EXTRACT:
* * * * *
# James Cassidy - Forgotten Hero of Pink Star



## surfaceblow

I just read the article below about James Cassidy who was the Second Mate on the Pink Star when it sank at 61.36N/35.07W on 19.9.41. Instead of climbing aboard the lifeboat that was low in the water James Cassite swam
away from the lifeboat and stayed out of reach from the boat. 


The Pink Star was the Norwegian ship Saga before taken over by the the US government and put under the the Panama Flag and was operated by 
United States Line according to the article. 



http://miramichileader.canadaeast.com/community/article/731602 

http://www.miramarshipindex.org.nz/ship/show/163494


----------



## R58484956

Surefaceblow Many thanks for posting the article on James. Well worth the reading, a very brave man. RIP.


----------



## CanadaHeat

*James Cassidy of the Pink Star was my great-grandfather*

I was researching articles of him for a project for my nephew. Happened across this one so I thought I would reply. He was my great-grandfather. I have several newspaper articles regarding him during that time, birth, death records, etc.

If you're interested let me know.


----------



## ben27

good morning surfaceblow.sm.18th.july.2009.15:28.re:james Cassidy-forgotten hero of pink star,he certainly was a hero.i tried both your links they would not respond.i know its an old thread.but do you have anymore history on this hero.thank you for posting.regards ben27


----------
* * * * *
YOUR TASKS:
1. Duplicate the stretch from "Surefaceblow Many thanks" through "let me know." in the James Cassidy thread.
2. In the James Cassidy thread, what was the Pink Star called when it was a Norwegian ship?

ENTRIES SUPPLIED:
* * * * *
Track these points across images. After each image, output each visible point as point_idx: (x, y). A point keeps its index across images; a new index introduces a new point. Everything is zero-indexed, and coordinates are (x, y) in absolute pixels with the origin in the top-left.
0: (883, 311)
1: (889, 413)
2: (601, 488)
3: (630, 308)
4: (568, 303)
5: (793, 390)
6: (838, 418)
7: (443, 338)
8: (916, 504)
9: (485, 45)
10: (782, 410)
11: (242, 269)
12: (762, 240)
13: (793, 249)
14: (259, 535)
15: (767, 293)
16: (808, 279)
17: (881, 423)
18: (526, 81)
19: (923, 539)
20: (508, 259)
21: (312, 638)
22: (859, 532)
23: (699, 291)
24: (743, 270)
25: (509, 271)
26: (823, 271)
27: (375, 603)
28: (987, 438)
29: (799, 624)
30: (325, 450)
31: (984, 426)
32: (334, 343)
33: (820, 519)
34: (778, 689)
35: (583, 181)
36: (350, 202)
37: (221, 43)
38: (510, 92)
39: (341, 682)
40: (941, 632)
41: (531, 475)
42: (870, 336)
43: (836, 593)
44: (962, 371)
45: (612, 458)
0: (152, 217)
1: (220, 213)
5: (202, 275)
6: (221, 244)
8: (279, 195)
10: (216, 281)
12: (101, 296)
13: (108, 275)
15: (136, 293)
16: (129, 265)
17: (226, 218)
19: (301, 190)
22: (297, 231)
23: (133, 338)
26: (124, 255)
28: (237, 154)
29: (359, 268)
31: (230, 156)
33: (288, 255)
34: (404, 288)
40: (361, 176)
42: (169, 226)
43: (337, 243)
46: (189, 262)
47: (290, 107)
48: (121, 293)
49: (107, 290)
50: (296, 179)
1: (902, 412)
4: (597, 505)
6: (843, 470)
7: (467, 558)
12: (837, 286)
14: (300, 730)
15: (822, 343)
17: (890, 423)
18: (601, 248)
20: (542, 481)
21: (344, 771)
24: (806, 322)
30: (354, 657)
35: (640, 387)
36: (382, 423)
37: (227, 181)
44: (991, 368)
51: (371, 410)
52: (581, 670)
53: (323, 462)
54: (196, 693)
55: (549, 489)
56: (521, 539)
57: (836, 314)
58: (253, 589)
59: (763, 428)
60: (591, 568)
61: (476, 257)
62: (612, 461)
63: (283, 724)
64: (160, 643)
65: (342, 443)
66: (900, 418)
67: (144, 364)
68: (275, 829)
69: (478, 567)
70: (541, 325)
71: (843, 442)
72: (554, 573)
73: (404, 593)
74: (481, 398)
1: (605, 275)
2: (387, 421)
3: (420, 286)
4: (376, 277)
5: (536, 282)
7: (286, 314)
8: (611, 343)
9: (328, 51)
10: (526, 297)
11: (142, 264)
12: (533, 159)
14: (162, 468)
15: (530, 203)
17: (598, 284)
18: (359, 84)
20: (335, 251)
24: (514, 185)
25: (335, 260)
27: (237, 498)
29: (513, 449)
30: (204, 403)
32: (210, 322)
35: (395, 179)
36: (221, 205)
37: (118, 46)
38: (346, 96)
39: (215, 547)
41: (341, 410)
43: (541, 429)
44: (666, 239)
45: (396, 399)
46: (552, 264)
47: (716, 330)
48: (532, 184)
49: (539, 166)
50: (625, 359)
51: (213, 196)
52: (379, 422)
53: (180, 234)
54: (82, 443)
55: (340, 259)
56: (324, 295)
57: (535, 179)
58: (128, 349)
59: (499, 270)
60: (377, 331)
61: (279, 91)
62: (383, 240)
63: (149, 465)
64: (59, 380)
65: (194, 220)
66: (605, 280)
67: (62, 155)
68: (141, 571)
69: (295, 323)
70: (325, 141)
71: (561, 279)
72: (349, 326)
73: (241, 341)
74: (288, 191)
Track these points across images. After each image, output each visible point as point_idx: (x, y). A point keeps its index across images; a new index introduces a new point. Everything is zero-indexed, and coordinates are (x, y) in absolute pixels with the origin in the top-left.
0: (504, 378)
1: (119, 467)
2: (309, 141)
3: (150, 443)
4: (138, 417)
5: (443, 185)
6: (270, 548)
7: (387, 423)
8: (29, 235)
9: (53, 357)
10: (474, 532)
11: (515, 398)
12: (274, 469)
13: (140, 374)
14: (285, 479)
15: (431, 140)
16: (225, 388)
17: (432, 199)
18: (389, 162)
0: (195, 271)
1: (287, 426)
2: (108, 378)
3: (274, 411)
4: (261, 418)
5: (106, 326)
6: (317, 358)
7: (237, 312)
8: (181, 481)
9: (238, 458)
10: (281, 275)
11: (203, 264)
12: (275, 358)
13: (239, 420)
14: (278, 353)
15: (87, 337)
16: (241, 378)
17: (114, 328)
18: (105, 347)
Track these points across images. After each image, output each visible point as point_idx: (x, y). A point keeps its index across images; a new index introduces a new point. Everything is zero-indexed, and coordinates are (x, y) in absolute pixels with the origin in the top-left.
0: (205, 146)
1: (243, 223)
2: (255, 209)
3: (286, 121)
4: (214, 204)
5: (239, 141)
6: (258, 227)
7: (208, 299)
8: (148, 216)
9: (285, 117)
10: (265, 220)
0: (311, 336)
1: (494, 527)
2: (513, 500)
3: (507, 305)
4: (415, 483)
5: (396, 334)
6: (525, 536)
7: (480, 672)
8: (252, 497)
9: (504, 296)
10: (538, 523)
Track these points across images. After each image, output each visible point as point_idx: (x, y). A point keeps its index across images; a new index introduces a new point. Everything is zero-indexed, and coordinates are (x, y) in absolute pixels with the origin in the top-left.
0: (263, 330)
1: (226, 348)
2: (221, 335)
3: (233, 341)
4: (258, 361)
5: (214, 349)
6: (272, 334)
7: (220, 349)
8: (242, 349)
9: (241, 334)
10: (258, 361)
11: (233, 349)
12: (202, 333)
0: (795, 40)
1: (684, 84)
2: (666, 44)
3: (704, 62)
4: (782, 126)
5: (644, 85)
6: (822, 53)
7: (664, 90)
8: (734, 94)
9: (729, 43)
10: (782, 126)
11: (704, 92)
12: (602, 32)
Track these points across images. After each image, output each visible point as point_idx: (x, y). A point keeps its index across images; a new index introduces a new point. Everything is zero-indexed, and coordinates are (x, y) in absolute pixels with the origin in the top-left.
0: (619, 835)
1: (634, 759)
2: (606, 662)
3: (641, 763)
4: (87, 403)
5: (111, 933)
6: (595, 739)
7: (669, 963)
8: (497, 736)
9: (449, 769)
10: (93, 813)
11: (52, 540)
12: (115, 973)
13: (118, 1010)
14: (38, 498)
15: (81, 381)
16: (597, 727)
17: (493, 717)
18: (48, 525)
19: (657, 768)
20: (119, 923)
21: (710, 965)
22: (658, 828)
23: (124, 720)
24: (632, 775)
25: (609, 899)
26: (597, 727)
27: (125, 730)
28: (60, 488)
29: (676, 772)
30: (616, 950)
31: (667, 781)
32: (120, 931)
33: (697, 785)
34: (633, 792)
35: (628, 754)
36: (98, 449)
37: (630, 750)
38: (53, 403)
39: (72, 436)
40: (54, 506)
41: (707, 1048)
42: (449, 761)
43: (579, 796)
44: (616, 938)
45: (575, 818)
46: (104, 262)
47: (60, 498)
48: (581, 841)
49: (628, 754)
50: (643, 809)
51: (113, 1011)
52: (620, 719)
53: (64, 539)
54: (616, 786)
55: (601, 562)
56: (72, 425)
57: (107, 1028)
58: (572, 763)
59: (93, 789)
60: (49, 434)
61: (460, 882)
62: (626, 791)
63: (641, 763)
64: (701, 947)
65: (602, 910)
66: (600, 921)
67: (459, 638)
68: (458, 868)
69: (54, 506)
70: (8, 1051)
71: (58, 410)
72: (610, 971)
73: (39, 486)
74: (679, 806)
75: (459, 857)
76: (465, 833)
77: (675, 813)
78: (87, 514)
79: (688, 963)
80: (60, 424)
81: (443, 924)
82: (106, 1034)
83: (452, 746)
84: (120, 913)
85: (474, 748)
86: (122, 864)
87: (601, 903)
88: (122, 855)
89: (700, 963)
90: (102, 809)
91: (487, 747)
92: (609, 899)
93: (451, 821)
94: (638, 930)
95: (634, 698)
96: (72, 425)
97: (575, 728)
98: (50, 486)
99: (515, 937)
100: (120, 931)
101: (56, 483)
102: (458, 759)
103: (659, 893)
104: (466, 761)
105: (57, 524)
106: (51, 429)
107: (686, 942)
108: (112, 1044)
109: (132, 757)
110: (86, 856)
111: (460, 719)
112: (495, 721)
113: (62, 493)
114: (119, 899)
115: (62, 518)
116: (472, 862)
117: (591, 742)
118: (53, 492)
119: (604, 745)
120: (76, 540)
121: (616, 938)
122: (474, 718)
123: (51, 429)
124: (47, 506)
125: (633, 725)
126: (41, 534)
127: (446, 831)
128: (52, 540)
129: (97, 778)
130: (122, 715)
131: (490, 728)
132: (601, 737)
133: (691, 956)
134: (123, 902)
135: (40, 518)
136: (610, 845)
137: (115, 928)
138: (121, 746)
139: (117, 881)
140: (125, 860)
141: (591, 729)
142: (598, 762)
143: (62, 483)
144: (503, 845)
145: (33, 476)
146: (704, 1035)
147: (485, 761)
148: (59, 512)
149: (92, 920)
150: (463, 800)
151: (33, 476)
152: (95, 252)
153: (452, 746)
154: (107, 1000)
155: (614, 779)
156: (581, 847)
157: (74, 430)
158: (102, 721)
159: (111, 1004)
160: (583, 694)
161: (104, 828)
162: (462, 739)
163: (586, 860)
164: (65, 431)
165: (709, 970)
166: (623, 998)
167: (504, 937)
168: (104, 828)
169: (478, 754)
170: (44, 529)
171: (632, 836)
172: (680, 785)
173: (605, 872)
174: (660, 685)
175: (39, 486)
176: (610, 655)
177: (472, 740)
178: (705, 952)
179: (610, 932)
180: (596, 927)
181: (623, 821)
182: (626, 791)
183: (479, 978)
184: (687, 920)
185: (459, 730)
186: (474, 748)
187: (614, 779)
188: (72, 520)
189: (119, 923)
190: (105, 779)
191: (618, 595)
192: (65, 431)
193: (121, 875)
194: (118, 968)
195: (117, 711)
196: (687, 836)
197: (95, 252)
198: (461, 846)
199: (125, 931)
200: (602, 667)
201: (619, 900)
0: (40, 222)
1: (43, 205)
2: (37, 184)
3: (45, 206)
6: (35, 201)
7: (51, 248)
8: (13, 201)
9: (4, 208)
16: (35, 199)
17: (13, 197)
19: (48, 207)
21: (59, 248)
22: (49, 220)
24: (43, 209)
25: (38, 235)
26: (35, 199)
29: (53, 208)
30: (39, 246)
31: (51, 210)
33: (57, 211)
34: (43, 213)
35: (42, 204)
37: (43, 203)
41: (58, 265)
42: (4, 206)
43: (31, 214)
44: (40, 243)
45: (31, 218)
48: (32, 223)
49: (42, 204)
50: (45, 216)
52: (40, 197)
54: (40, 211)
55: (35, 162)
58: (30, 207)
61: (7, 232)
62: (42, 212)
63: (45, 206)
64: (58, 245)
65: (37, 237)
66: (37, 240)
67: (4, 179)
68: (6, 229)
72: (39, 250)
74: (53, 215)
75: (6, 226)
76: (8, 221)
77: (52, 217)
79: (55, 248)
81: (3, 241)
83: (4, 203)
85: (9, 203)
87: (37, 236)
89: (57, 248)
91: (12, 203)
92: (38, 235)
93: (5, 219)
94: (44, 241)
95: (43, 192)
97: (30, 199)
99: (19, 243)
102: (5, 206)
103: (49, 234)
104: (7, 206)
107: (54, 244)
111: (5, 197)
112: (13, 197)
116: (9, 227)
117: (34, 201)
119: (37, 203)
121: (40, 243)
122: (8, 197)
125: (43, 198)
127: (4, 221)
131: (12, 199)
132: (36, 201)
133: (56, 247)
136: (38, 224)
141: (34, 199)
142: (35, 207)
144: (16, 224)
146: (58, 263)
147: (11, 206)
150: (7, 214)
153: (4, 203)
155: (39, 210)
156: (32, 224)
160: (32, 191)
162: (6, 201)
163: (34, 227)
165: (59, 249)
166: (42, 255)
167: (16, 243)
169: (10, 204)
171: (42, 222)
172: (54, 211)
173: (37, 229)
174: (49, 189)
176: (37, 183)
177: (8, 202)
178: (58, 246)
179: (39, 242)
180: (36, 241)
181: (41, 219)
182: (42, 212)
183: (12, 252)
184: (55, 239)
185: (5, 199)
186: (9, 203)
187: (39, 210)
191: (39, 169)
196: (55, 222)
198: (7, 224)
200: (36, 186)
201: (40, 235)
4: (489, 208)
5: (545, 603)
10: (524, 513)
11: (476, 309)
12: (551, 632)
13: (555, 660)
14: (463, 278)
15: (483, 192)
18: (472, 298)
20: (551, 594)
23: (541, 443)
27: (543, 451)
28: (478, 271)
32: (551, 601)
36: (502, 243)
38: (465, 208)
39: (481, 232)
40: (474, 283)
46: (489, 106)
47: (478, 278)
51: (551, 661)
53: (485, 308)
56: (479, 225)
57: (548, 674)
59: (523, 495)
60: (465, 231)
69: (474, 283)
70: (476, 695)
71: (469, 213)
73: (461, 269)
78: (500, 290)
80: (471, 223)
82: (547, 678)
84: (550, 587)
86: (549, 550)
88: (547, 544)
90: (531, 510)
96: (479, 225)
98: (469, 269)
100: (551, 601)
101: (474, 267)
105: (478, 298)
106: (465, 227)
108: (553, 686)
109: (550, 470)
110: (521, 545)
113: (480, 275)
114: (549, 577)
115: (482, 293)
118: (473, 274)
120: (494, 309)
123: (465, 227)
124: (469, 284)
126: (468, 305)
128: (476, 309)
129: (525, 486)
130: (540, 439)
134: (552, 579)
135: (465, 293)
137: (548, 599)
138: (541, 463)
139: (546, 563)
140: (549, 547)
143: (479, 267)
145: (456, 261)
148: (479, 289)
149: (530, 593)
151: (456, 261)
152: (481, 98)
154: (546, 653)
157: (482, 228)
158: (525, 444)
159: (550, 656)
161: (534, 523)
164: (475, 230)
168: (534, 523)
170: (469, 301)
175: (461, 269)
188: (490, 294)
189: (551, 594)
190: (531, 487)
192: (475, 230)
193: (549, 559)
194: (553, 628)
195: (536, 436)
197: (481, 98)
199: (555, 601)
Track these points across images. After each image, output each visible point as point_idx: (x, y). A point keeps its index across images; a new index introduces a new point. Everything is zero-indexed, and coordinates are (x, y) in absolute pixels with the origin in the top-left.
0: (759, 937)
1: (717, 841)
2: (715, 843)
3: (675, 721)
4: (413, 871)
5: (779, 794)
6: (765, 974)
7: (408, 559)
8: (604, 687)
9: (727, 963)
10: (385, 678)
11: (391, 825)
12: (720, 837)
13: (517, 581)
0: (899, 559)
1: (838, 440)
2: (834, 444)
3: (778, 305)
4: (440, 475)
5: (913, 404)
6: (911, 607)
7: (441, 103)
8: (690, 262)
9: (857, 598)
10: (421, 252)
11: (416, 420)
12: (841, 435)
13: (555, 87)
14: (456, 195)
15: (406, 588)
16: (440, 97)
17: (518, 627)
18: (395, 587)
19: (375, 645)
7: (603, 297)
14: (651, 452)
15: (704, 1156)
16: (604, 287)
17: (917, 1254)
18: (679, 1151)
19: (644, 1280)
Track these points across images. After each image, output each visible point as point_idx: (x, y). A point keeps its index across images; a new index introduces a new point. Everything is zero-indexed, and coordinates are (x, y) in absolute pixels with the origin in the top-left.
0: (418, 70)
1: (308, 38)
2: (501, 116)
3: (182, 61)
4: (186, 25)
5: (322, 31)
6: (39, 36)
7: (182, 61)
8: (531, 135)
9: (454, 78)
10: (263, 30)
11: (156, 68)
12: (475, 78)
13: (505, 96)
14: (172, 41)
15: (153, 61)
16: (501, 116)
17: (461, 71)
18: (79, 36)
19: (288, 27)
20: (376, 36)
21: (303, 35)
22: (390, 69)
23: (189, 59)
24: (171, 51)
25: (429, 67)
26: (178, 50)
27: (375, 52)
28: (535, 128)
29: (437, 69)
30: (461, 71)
* * * * *
ANSWERS TO EACH TASK:
1.
Surefaceblow Many thanks for posting the article on James. Well worth the reading, a very brave man. RIP.


----------



## CanadaHeat

*James Cassidy of the Pink Star was my great-grandfather*

I was researching articles of him for a project for my nephew. Happened across this one so I thought I would reply. He was my great-grandfather. I have several newspaper articles regarding him during that time, birth, death records, etc.

If you're interested let me know.

2. Saga